Per vendicarsi delle ingiustizie subite, Milarepa apprende dapprima l’arte della magia nera (potere distruttivo) e distrugge il villaggio dove vivevano i suoi nemici e successivamente, sommerso dai sensi di colpa, quella della magia bianca (potere conoscitivo). Il giovane Milarepa decide, infine, di mettersi sulle tracce del maestro Marba. L’illuminato, inizialmente, lo scaccia, poi, per abbattere le sue resistenze, lo sottopone ad una serie di prove durissime (gli fa costruire una torre in pietra circolare, poi gli chiede di demolirla ed infine di ricostruirla nuovamente). Alla morte del Maestro, Milarepa comprende il senso del suo insegnamento. Ritornato a casa, trova il suo paese distrutto e la madre morta. Il finale del film ci mostra Leo che esce dall’auto e s’incammina verso il centro della città.

Film visionario, che si nutre dell’immaginario tipico della spiritualità orientale.
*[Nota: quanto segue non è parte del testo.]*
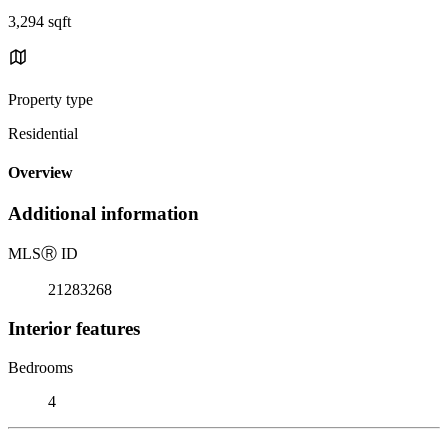
3,294 sqft
Property type
Residential
Overview
Additional information
MLS
Ⓡ
ID
21283268
Interior features
Bedrooms
4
Ambientato sulle montagne dell’Abruzzo, è liberamente ispirato al libro “Tibet ‘s Great Yogi Milarepa”, scritto dal suo discepolo Rechus (XII sec.). Pellicola sulla formazione spirituale di un  giovane asceta e sulle fatiche (fisiche e mentali) che occorrono per raggiungere il Nirvana e l’assoluto distacco da ogni realtà materiale. Profondamente laico, il film non sconfina mai nel bozzettismo e nella banalizzazione della spiritualità. Per riproporre il senso di “respiro” e di “apertura” mentale del protagonista, la regista fa un’importante scelta di campo; gli spazi sconfinati che compongono il paesaggio diventano l’espressione della mente del protagonista.